→ DIRECTIVE
Every line below is to be quoted exactly, with nothing added or dropped.

→ SUPPLIED DATA

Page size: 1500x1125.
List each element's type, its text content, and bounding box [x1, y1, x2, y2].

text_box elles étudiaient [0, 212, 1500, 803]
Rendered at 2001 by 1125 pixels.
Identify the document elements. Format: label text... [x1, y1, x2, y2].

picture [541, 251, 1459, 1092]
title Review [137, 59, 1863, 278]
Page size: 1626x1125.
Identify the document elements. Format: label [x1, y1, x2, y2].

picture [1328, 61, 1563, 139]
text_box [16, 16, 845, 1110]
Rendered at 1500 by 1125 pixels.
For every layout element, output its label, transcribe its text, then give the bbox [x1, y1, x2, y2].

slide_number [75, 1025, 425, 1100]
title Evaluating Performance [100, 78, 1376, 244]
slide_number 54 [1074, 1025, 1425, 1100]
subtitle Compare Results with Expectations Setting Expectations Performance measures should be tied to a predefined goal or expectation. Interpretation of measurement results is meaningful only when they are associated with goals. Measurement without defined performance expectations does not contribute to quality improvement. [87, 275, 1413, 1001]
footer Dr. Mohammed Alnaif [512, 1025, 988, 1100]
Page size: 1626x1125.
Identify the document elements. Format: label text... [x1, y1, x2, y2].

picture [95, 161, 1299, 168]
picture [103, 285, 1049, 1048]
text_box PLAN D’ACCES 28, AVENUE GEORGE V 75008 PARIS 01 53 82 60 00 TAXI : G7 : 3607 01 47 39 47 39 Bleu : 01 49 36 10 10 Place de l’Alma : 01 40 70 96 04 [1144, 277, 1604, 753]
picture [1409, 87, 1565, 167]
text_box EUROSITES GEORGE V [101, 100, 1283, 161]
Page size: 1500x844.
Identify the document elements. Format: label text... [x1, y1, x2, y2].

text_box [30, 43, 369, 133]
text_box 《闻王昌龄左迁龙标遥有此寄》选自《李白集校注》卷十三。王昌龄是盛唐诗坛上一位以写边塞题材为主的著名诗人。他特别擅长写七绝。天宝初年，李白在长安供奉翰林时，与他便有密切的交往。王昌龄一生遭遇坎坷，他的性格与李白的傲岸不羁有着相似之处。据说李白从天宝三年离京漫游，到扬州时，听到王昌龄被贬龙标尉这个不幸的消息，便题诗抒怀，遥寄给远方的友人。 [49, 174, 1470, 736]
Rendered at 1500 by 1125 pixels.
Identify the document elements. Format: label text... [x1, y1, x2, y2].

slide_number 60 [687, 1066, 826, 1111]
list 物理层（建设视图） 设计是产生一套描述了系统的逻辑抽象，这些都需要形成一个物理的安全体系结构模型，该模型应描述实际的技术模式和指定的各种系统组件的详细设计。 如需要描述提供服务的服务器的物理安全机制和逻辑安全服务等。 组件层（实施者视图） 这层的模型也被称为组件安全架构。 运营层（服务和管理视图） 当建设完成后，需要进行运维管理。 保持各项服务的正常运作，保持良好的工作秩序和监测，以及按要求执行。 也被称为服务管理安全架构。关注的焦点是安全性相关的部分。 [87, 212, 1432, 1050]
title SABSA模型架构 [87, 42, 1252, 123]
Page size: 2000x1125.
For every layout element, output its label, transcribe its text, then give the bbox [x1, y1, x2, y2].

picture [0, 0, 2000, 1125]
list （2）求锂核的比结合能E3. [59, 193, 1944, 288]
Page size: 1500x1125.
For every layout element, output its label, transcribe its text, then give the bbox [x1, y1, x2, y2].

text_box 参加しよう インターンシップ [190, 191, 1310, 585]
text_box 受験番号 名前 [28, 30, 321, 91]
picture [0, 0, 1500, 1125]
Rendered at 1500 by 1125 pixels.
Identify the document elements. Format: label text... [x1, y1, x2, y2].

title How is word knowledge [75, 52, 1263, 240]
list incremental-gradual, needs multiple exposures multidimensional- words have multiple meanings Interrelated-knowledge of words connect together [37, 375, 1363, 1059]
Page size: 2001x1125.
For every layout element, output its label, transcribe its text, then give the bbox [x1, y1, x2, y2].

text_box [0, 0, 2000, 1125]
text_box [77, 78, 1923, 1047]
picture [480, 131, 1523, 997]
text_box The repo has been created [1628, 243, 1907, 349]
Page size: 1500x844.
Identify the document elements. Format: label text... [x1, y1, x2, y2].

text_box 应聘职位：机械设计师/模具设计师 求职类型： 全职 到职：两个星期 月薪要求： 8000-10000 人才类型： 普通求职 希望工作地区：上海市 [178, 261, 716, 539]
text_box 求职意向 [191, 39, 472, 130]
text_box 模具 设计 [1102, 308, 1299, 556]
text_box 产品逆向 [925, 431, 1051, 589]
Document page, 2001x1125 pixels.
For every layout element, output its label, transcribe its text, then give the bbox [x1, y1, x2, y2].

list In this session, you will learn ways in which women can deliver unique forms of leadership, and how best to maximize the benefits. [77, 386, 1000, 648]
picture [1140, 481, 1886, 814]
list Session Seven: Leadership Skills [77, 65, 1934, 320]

→ REPLY TO THE EXERCISE
Page size: 1500x1125.
List each element's type, its text content, and bounding box [x1, y1, x2, y2].

text_box elles étudiaient [0, 212, 1500, 803]
Rendered at 2001 by 1125 pixels.
Identify the document elements. Format: label text... [x1, y1, x2, y2].

picture [541, 251, 1459, 1092]
title Review [137, 59, 1863, 278]
Page size: 1626x1125.
Identify the document elements. Format: label [x1, y1, x2, y2].

picture [1328, 61, 1563, 139]
text_box [16, 16, 845, 1110]
Rendered at 1500 by 1125 pixels.
For every layout element, output its label, transcribe its text, then give the bbox [x1, y1, x2, y2].

slide_number [75, 1025, 425, 1100]
title Evaluating Performance [100, 78, 1376, 244]
slide_number 54 [1074, 1025, 1425, 1100]
subtitle Compare Results with Expectations Setting Expectations Performance measures should be tied to a predefined goal or expectation. Interpretation of measurement results is meaningful only when they are associated with goals. Measurement without defined performance expectations does not contribute to quality improvement. [87, 275, 1413, 1001]
footer Dr. Mohammed Alnaif [512, 1025, 988, 1100]
Page size: 1626x1125.
Identify the document elements. Format: label text... [x1, y1, x2, y2].

picture [95, 161, 1299, 168]
picture [103, 285, 1049, 1048]
text_box PLAN D’ACCES 28, AVENUE GEORGE V 75008 PARIS 01 53 82 60 00 TAXI : G7 : 3607 01 47 39 47 39 Bleu : 01 49 36 10 10 Place de l’Alma : 01 40 70 96 04 [1144, 277, 1604, 753]
picture [1409, 87, 1565, 167]
text_box EUROSITES GEORGE V [101, 100, 1283, 161]
Page size: 1500x844.
Identify the document elements. Format: label text... [x1, y1, x2, y2].

text_box [30, 43, 369, 133]
text_box 《闻王昌龄左迁龙标遥有此寄》选自《李白集校注》卷十三。王昌龄是盛唐诗坛上一位以写边塞题材为主的著名诗人。他特别擅长写七绝。天宝初年，李白在长安供奉翰林时，与他便有密切的交往。王昌龄一生遭遇坎坷，他的性格与李白的傲岸不羁有着相似之处。据说李白从天宝三年离京漫游，到扬州时，听到王昌龄被贬龙标尉这个不幸的消息，便题诗抒怀，遥寄给远方的友人。 [49, 174, 1470, 736]
Rendered at 1500 by 1125 pixels.
Identify the document elements. Format: label text... [x1, y1, x2, y2].

slide_number 60 [687, 1066, 826, 1111]
list 物理层（建设视图） 设计是产生一套描述了系统的逻辑抽象，这些都需要形成一个物理的安全体系结构模型，该模型应描述实际的技术模式和指定的各种系统组件的详细设计。 如需要描述提供服务的服务器的物理安全机制和逻辑安全服务等。 组件层（实施者视图） 这层的模型也被称为组件安全架构。 运营层（服务和管理视图） 当建设完成后，需要进行运维管理。 保持各项服务的正常运作，保持良好的工作秩序和监测，以及按要求执行。 也被称为服务管理安全架构。关注的焦点是安全性相关的部分。 [87, 212, 1432, 1050]
title SABSA模型架构 [87, 42, 1252, 123]
Page size: 2000x1125.
For every layout element, output its label, transcribe its text, then give the bbox [x1, y1, x2, y2].

picture [0, 0, 2000, 1125]
list （2）求锂核的比结合能E3. [59, 193, 1944, 288]
Page size: 1500x1125.
For every layout element, output its label, transcribe its text, then give the bbox [x1, y1, x2, y2].

text_box 参加しよう インターンシップ [190, 191, 1310, 585]
text_box 受験番号 名前 [28, 30, 321, 91]
picture [0, 0, 1500, 1125]
Rendered at 1500 by 1125 pixels.
Identify the document elements. Format: label text... [x1, y1, x2, y2].

title How is word knowledge [75, 52, 1263, 240]
list incremental-gradual, needs multiple exposures multidimensional- words have multiple meanings Interrelated-knowledge of words connect together [37, 375, 1363, 1059]
Page size: 2001x1125.
For every layout element, output its label, transcribe its text, then give the bbox [x1, y1, x2, y2].

text_box [0, 0, 2000, 1125]
text_box [77, 78, 1923, 1047]
picture [480, 131, 1523, 997]
text_box The repo has been created [1628, 243, 1907, 349]
Page size: 1500x844.
Identify the document elements. Format: label text... [x1, y1, x2, y2].

text_box 应聘职位：机械设计师/模具设计师 求职类型： 全职 到职：两个星期 月薪要求： 8000-10000 人才类型： 普通求职 希望工作地区：上海市 [178, 261, 716, 539]
text_box 求职意向 [191, 39, 472, 130]
text_box 模具 设计 [1102, 308, 1299, 556]
text_box 产品逆向 [925, 431, 1051, 589]
Document page, 2001x1125 pixels.
For every layout element, output its label, transcribe its text, then give the bbox [x1, y1, x2, y2].

list In this session, you will learn ways in which women can deliver unique forms of leadership, and how best to maximize the benefits. [77, 386, 1000, 648]
picture [1140, 481, 1886, 814]
list Session Seven: Leadership Skills [77, 65, 1934, 320]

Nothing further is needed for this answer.